→ APLICAR A LEITURA:
**1)** Segundo o excerto, em que ano é que Portugal reconheceu Israel?
**2)** Transforma numa lista mais curta o parágrafo do excerto que começa por «Diz uma canção», sem perder os factos principais.
=== EXCERTO PARA LER ===
Diz uma canção que nenhum emigrante deve ser visto como ilegal na Europa. Mas aparentemente todo um Estado – Israel – e a respetiva população podem ser considerados ilegais, alvos “legítimos” da mais extrema violência terrorista. O regime autoritário e teocrático do Irão é claro: Israel, que designa como “entidade sionista”, é para eliminar. Daí que seja o principal patrocinador do Hamas, que diz o mesmo na sua carta fundadora. Muitos na Europa livre usam as suas liberdades para apoiar esta posição genocida. Na verdade, sempre houve uma corrente de direita autoritária europeia que recusou reconhecer Israel. Por exemplo Franco seguiu essa linha, e Espanha só o fez em 1986. Salazar também partilhou dessa antipatia por Israel, e o reconhecimento por Portugal só se verificou em 1977. Mas também sempre houve radicais de esquerda que defendem que Israel não tem direito a existir. Insistem, tal como o faz, aliás, o Irão, que não são antissemitas, “só” anti-sionistas. Mas quando estamos a falar de acabar com Israel, ou da proliferação de ameaças contra as comunidades judaicas na Europa – de 1000% na Grã-Bretanha – esta distinção teórica não parece fazer muita diferença prática. Que este argumento tem peso a nível global fica demonstrado pelo facto extraordinário de não ter sido possível aprovar uma resolução nas Nações Unidas a condenar expressamente o 7 de Outubro, o pior massacre de judeus desde o Holocausto.

Uma história especial?
=== DADOS DA FONTE ===
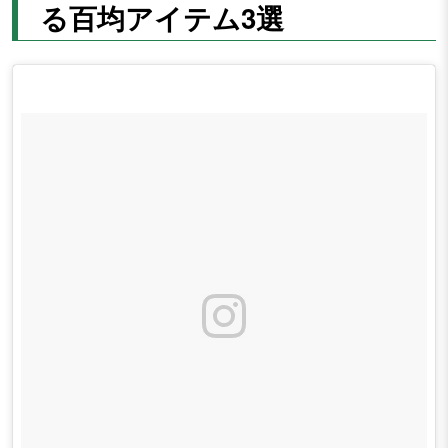
る百均アイテム3選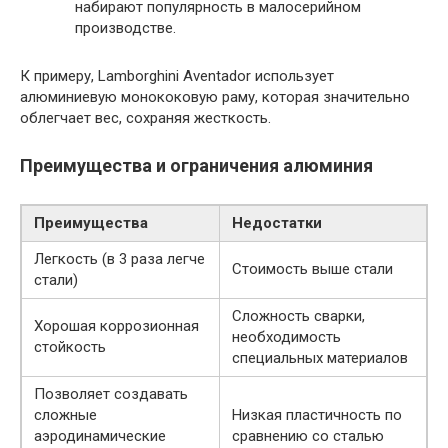
набирают популярность в малосерийном
производстве.
К примеру, Lamborghini Aventador использует
алюминиевую монококовую раму, которая значительно
облегчает вес, сохраняя жесткость.
Преимущества и ограничения алюминия
Преимущества
Недостатки
Легкость (в 3 раза легче
Стоимость выше стали
стали)
Сложность сварки,
Хорошая коррозионная
необходимость
стойкость
специальных материалов
Позволяет создавать
сложные
Низкая пластичность по
аэродинамические
сравнению со сталью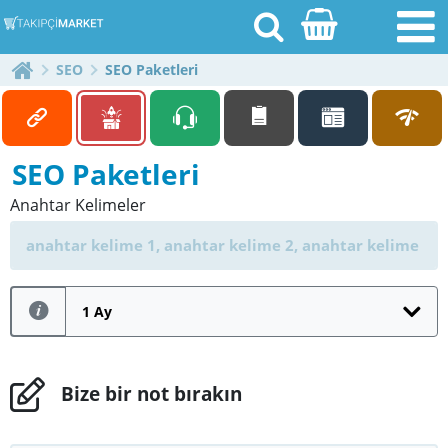
SEO
SEO Paketleri
SEO Paketleri
[email protected]
Anahtar Kelimeler
Anasayfa
Blog
1 Ay
Ödeme Bildirimi
Fiyatlar
Bize bir not bırakın
İletişim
===
→ SOLUÇÕES ABAIXO:
**1)** Em 1977.

**2)**
- Uma canção diz que nenhum emigrante deve ser visto como ilegal na Europa, mas Israel e a sua população parecem poder ser considerados ilegais e alvos "legítimos" da mais extrema violência terrorista.
- O regime autoritário e teocrático do Irão quer eliminar Israel, a que chama "entidade sionista", e é o principal patrocinador do Hamas, que diz o mesmo na sua carta fundadora.
- Muitos na Europa livre usam as suas liberdades para apoiar esta posição genocida.
- Uma corrente de direita autoritária europeia recusou reconhecer Israel: com Franco, Espanha só o fez em 1986; Salazar partilhou essa antipatia, e Portugal só reconheceu Israel em 1977.
- Também há radicais de esquerda que negam a Israel o direito a existir e que, tal como o Irão, dizem não ser antissemitas, "só" anti-sionistas.
- Quando se fala em acabar com Israel ou no aumento das ameaças às comunidades judaicas na Europa (de 1000% na Grã-Bretanha), essa distinção teórica pouco muda na prática.
- Nas Nações Unidas não foi possível aprovar uma resolução a condenar expressamente o 7 de Outubro, o pior massacre de judeus desde o Holocausto.